#### 요구 사항
아래 목록에서 "позволяет контролировать нанесение" 문구가 있는 줄에서 시작해 "настоящим экспертом. Выберите" 문구가 있는 줄에서 멈추고, 그 범위의 줄만 한 글자도 바꾸지 말고 다시 입력하세요. 시작 줄과 마지막 줄도 포함합니다.
•••••
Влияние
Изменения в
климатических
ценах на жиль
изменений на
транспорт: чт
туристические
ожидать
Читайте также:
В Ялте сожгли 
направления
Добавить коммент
•••••
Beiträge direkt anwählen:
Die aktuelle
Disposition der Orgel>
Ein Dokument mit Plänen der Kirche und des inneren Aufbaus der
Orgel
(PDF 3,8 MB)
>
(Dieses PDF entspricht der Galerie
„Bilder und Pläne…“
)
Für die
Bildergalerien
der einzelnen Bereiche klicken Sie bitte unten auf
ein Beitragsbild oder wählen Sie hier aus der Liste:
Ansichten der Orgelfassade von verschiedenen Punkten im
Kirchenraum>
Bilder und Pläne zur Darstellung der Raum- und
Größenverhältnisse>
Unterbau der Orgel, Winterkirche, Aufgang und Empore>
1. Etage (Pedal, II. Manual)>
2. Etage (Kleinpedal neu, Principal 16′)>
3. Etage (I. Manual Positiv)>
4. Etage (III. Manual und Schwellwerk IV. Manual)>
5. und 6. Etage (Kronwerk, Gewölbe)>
•••••
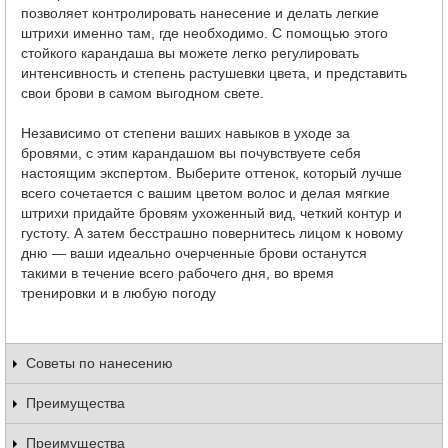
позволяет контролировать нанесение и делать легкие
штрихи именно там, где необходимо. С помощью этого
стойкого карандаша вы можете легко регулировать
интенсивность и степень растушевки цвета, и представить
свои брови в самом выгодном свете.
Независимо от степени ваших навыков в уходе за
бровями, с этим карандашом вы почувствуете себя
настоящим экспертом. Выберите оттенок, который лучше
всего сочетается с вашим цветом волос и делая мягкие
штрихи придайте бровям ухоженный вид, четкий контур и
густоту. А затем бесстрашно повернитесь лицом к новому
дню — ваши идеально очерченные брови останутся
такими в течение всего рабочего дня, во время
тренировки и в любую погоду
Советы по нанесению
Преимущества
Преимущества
•••••
#### 과제 풀이
позволяет контролировать нанесение и делать легкие
штрихи именно там, где необходимо. С помощью этого
стойкого карандаша вы можете легко регулировать
интенсивность и степень растушевки цвета, и представить
свои брови в самом выгодном свете.
Независимо от степени ваших навыков в уходе за
бровями, с этим карандашом вы почувствуете себя
настоящим экспертом. Выберите оттенок, который лучше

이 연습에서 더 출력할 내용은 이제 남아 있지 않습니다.